» What you will do:
Copy out each line of the data that contains "pinky".

» Records shown:

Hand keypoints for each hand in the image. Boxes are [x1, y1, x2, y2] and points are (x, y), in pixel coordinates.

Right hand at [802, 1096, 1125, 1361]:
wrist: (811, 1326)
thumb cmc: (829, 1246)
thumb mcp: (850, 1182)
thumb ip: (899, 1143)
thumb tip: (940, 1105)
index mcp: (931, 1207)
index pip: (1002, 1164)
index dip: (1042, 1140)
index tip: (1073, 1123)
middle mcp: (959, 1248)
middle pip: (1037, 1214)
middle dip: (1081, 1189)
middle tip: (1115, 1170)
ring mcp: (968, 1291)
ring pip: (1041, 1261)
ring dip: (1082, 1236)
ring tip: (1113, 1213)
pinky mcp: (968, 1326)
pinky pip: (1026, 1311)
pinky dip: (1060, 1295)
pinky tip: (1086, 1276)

---

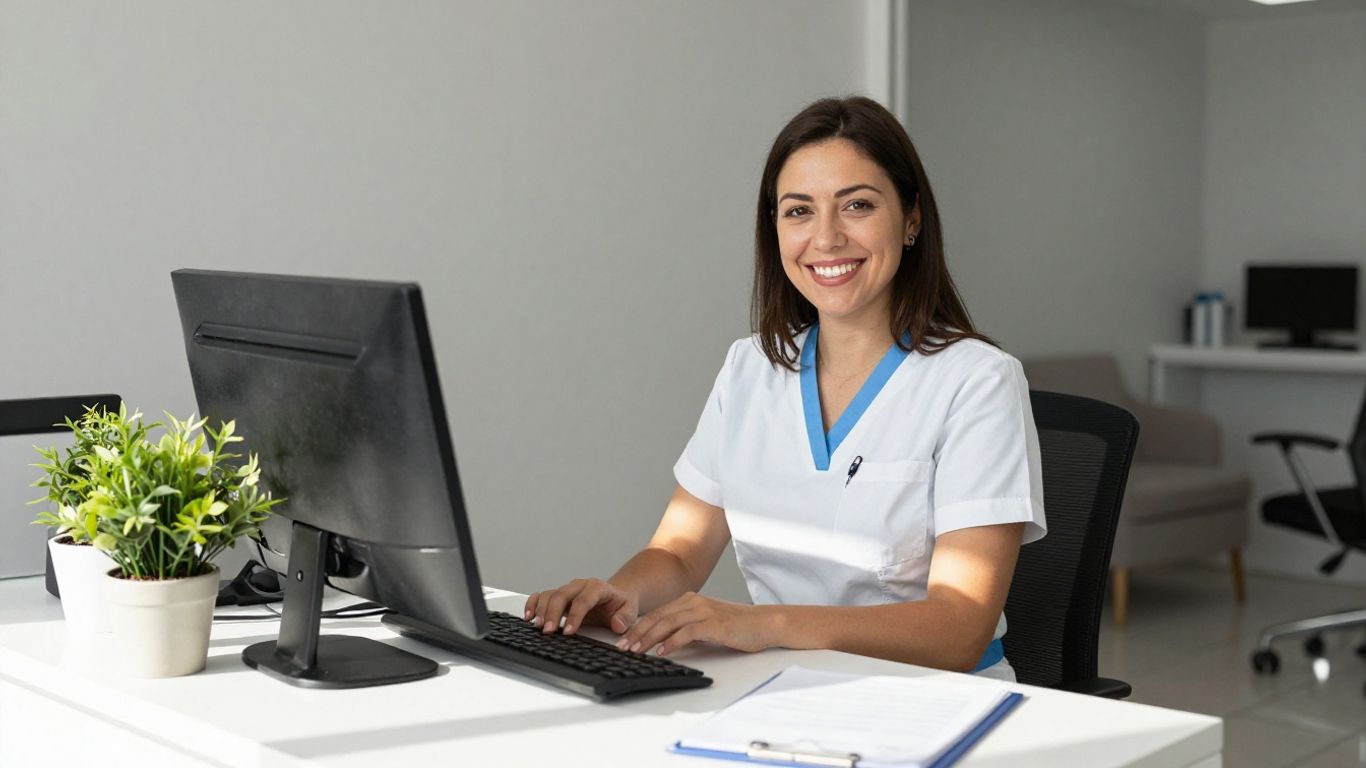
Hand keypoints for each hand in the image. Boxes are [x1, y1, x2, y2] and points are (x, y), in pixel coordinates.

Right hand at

» Solution to this task:
pinky mcp: (968, 1326)
pinky pip: (1026, 1311)
pinky dip: (1060, 1295)
pinky tip: (1086, 1276)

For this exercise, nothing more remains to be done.